> **TASK DESCRIPTION**
Only one stretch of the data below is wanted: the lines from the one with "tradisjon og moderne kunnskap." through the one with "e incidiu en", repeated exactly.

"""

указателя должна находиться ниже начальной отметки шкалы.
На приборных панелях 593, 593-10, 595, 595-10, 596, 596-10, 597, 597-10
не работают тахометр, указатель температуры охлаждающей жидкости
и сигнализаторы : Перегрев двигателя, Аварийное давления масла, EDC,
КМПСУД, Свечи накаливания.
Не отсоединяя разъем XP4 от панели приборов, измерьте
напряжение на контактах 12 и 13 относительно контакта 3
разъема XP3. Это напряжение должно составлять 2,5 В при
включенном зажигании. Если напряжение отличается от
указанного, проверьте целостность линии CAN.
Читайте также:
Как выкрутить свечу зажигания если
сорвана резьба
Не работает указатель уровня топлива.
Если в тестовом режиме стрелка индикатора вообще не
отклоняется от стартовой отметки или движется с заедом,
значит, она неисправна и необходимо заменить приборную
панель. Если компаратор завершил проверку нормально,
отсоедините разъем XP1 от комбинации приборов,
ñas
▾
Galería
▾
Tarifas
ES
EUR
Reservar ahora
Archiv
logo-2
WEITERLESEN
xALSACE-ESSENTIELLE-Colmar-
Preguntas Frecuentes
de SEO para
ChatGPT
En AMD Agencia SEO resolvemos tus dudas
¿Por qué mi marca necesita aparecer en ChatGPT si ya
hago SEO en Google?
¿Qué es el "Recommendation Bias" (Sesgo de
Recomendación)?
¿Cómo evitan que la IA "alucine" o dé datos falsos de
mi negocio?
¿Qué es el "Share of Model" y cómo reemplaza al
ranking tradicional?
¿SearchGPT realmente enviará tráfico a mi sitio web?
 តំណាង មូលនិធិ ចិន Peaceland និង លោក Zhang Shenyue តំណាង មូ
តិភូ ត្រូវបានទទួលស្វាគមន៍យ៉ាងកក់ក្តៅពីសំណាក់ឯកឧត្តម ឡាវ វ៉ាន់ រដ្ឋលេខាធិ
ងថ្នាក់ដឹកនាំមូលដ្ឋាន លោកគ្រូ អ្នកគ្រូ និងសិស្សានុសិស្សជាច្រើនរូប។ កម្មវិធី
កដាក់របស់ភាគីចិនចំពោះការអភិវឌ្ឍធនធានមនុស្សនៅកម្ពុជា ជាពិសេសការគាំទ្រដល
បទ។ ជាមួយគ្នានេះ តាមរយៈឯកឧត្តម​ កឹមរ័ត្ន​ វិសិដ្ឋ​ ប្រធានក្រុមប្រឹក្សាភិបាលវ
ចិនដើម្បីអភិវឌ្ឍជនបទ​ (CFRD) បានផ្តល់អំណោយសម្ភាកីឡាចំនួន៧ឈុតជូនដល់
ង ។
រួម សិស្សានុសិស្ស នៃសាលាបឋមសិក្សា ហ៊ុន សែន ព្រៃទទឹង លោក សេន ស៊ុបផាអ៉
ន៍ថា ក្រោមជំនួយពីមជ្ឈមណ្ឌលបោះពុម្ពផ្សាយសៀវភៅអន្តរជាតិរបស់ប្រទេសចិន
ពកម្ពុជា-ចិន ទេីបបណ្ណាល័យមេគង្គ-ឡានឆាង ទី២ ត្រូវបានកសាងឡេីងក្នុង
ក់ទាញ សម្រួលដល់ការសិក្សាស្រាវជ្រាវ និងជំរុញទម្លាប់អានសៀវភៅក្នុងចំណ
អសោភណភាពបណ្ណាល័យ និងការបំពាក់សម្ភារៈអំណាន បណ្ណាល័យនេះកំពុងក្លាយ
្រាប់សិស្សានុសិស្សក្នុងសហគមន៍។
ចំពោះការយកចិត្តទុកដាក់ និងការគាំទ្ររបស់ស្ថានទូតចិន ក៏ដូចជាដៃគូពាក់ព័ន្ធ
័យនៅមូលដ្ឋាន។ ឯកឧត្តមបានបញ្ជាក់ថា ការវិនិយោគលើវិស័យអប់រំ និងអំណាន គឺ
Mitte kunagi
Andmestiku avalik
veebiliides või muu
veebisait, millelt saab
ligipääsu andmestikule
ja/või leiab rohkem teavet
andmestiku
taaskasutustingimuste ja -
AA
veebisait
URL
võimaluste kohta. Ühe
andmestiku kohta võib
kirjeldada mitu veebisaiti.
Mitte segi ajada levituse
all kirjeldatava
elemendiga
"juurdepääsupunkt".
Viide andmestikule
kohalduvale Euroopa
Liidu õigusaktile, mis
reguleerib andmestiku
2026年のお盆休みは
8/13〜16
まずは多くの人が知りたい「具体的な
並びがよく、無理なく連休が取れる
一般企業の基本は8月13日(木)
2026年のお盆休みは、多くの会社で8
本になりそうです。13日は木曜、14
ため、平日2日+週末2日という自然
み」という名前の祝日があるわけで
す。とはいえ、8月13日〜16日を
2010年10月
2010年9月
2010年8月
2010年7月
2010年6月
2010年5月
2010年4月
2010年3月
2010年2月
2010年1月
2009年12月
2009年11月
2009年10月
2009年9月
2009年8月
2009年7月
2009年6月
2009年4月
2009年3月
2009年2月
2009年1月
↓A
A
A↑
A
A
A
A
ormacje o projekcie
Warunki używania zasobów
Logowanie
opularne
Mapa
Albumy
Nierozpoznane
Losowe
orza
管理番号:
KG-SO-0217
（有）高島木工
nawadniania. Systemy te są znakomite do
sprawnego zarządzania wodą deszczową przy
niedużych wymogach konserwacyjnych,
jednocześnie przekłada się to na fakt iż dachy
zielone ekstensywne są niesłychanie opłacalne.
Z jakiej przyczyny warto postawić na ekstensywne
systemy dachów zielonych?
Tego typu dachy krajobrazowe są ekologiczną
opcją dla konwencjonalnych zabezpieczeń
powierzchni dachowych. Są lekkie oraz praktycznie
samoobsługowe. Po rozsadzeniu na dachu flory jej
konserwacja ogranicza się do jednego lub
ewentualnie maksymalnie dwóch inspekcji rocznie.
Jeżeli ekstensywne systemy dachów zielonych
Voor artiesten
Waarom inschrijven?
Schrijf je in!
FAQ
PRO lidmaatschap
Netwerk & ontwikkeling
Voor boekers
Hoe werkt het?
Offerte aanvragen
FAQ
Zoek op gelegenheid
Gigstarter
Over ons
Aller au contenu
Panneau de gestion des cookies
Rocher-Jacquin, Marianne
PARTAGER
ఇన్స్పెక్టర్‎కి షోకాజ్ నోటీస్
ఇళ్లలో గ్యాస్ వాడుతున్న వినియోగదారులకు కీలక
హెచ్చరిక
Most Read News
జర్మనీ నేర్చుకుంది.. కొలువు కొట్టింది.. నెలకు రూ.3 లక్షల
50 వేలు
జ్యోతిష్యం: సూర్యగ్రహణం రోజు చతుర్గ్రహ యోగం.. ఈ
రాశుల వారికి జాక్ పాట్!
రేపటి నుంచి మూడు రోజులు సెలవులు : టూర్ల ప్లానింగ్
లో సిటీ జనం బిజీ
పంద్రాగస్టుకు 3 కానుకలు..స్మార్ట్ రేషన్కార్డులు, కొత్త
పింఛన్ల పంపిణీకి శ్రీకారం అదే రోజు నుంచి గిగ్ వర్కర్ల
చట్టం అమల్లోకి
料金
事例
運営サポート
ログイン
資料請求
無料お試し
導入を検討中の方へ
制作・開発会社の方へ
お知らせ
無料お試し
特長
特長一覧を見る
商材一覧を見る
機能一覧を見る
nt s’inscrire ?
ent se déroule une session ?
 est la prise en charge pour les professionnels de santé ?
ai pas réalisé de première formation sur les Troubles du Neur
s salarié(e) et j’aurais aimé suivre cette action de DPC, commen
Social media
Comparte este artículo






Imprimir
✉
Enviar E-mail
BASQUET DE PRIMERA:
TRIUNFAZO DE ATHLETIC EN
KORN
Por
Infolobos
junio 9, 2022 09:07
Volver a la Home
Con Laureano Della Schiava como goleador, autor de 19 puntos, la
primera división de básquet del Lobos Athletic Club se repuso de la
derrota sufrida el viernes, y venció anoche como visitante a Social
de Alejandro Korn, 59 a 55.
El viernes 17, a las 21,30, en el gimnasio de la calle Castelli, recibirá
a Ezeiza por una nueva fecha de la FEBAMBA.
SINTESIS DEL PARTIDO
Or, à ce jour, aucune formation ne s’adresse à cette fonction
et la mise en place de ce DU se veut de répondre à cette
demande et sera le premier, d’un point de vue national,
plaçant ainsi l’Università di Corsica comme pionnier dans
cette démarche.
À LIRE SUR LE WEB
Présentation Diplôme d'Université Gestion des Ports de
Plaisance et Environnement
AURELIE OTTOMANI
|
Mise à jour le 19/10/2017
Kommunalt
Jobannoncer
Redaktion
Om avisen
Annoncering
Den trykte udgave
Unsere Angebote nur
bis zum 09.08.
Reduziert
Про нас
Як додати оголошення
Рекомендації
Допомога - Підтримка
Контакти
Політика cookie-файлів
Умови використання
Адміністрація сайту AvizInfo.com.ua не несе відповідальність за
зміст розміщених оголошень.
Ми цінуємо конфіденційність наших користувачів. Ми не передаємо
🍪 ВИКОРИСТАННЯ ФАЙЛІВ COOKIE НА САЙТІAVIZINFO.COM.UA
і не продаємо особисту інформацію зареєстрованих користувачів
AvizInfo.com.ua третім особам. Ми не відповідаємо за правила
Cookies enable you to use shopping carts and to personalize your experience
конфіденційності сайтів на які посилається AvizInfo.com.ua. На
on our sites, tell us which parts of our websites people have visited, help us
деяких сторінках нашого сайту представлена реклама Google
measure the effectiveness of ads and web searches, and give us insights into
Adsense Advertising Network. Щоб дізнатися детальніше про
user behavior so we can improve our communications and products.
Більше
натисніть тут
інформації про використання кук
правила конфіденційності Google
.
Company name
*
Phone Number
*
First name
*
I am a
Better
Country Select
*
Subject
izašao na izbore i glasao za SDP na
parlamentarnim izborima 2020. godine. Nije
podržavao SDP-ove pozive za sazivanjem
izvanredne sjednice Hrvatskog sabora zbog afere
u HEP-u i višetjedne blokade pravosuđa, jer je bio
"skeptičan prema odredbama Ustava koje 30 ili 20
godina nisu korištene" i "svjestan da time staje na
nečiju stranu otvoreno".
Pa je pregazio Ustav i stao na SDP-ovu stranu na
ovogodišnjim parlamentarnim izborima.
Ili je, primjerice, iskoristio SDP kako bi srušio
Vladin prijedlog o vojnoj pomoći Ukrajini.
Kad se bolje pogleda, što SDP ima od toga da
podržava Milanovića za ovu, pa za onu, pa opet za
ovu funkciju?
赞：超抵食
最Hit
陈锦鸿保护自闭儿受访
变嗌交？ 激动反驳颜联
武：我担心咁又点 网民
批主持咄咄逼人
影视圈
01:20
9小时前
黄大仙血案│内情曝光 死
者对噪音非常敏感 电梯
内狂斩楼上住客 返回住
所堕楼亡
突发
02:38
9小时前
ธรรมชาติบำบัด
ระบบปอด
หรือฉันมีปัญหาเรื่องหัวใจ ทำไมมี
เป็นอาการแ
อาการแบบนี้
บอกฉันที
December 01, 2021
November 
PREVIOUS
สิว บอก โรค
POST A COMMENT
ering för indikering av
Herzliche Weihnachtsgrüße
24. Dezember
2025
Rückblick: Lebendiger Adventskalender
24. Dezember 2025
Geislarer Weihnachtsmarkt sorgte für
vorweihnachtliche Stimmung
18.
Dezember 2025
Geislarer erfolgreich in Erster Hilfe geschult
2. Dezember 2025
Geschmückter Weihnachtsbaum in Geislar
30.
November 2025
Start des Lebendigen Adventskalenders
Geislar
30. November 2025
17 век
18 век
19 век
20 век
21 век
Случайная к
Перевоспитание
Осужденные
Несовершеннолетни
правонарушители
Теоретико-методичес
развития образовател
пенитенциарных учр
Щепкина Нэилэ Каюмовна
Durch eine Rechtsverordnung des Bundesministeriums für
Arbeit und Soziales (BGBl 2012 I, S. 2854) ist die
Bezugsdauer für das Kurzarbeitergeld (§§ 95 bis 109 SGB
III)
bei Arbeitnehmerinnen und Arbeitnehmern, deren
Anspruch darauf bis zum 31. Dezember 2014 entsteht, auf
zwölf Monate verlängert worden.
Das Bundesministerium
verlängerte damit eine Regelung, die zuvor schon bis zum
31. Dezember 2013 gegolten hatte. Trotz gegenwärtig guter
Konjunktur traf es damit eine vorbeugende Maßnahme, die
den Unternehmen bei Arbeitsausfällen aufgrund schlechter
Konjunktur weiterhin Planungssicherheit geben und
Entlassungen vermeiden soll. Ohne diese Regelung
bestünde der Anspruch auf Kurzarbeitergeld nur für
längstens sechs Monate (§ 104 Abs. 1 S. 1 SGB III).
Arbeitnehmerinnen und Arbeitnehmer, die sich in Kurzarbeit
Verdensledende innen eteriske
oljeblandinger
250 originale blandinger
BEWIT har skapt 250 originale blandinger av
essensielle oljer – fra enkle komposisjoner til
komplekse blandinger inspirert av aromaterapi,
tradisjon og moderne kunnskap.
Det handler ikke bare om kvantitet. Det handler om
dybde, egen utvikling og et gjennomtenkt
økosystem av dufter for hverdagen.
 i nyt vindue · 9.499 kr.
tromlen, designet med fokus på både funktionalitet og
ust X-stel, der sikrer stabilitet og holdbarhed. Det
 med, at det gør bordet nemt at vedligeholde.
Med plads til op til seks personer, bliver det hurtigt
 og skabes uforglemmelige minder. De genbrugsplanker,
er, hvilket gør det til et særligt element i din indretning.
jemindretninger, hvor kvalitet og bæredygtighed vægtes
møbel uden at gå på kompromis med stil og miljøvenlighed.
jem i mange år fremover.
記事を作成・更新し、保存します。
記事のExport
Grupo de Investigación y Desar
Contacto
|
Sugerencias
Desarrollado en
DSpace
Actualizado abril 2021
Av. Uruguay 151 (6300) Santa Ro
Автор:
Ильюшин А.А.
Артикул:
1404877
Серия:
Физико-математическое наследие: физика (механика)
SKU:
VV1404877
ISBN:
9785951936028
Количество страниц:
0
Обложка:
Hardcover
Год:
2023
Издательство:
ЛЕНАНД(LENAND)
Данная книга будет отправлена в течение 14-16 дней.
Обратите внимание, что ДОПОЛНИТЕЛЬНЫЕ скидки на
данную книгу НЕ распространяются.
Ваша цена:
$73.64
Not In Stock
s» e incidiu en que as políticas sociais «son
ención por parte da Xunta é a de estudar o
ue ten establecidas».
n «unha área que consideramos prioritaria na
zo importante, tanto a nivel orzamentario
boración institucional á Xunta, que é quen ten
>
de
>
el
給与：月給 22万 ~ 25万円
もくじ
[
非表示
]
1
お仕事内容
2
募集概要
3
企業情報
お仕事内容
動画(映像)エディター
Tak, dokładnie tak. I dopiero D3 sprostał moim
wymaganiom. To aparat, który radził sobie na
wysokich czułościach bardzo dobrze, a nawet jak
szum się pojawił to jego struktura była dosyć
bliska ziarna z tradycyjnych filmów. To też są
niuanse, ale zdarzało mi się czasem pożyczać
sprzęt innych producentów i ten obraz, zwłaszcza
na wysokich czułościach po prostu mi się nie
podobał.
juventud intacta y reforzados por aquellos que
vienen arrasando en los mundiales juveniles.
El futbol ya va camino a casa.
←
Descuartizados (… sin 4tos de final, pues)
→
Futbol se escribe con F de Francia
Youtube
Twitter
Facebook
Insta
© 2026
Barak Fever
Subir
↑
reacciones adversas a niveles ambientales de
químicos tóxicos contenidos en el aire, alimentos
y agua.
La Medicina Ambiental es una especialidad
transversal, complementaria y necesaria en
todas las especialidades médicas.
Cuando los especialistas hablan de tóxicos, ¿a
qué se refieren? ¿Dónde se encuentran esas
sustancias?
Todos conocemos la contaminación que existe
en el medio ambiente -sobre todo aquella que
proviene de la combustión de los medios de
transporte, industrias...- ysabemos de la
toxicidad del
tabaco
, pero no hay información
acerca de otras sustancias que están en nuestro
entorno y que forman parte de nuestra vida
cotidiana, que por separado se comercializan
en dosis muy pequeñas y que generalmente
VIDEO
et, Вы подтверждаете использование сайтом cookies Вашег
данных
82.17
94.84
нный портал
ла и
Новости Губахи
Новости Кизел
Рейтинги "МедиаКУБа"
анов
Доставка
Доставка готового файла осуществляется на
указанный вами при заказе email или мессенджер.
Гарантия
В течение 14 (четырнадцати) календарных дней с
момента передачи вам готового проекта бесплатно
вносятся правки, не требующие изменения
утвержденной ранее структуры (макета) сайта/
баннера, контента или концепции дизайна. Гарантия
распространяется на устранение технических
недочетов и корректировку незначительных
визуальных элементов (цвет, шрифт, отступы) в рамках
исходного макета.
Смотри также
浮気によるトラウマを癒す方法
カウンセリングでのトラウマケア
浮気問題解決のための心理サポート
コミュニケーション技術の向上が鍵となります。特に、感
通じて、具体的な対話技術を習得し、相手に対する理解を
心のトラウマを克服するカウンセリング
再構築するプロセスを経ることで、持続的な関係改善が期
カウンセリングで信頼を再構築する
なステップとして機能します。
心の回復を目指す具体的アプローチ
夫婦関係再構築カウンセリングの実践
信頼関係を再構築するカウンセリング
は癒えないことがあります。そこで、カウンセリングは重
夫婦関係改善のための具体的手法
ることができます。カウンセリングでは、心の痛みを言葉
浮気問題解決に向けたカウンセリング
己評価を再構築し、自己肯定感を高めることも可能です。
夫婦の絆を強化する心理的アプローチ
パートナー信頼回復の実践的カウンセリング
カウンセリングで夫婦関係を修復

"""

> **WRITTEN ANSWER**
tradisjon og moderne kunnskap.
Det handler ikke bare om kvantitet. Det handler om
dybde, egen utvikling og et gjennomtenkt
økosystem av dufter for hverdagen.
 i nyt vindue · 9.499 kr.
tromlen, designet med fokus på både funktionalitet og
ust X-stel, der sikrer stabilitet og holdbarhed. Det
 med, at det gør bordet nemt at vedligeholde.
Med plads til op til seks personer, bliver det hurtigt
 og skabes uforglemmelige minder. De genbrugsplanker,
er, hvilket gør det til et særligt element i din indretning.
jemindretninger, hvor kvalitet og bæredygtighed vægtes
møbel uden at gå på kompromis med stil og miljøvenlighed.
jem i mange år fremover.
記事を作成・更新し、保存します。
記事のExport
Grupo de Investigación y Desar
Contacto
|
Sugerencias
Desarrollado en
DSpace
Actualizado abril 2021
Av. Uruguay 151 (6300) Santa Ro
Автор:
Ильюшин А.А.
Артикул:
1404877
Серия:
Физико-математическое наследие: физика (механика)
SKU:
VV1404877
ISBN:
9785951936028
Количество страниц:
0
Обложка:
Hardcover
Год:
2023
Издательство:
ЛЕНАНД(LENAND)
Данная книга будет отправлена в течение 14-16 дней.
Обратите внимание, что ДОПОЛНИТЕЛЬНЫЕ скидки на
данную книгу НЕ распространяются.
Ваша цена:
$73.64
Not In Stock
s» e incidiu en que as políticas sociais «son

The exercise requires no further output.